### Work order:
Pull every line from the records that has the word "Resolved" in it.

### Change detection outputs:
______________________________

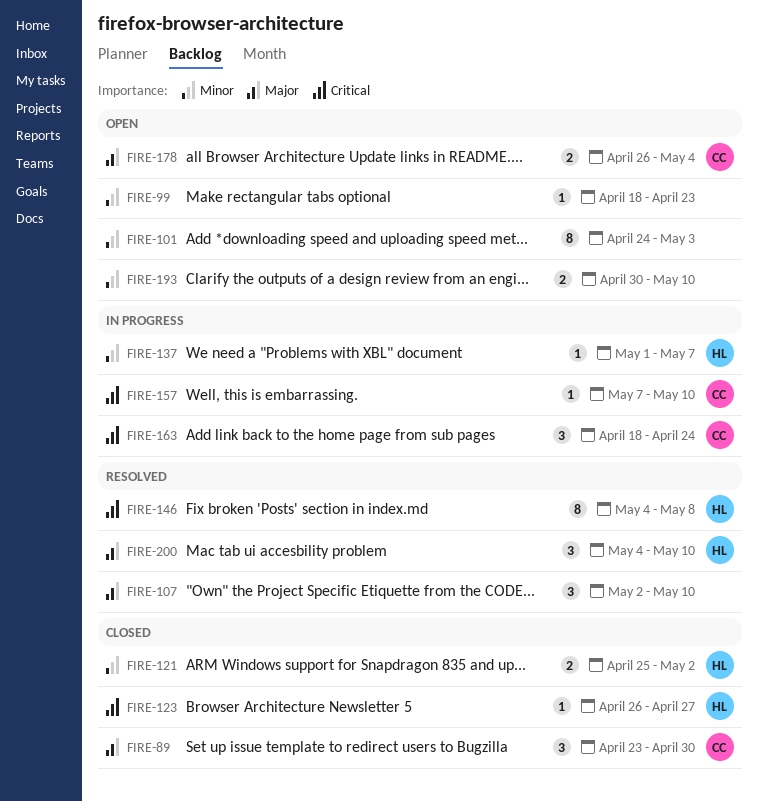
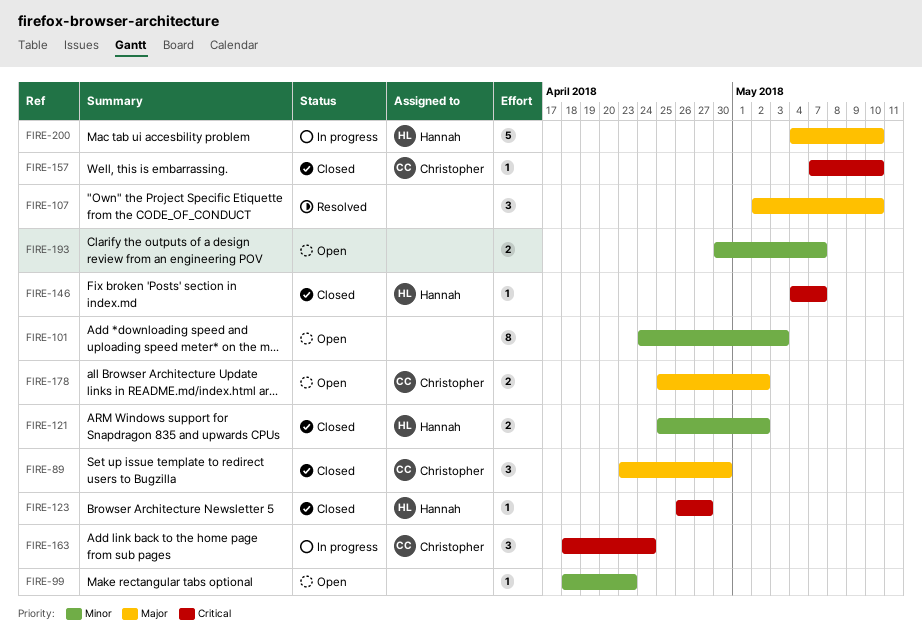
FIRE-137: present -> none
FIRE-146, status: Resolved -> Closed
FIRE-146, estimate: 8 -> 1
FIRE-146, due: May 8 -> May 7
FIRE-157, status: In progress -> Closed
FIRE-178, start: Apr 26 -> Apr 25
FIRE-178, due: May 4 -> May 2
FIRE-193, due: May 10 -> May 7
FIRE-200, status: Resolved -> In progress
FIRE-200, estimate: 3 -> 5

______________________________

### Result of the exercise:
FIRE-146, status: Resolved -> Closed
FIRE-200, status: Resolved -> In progress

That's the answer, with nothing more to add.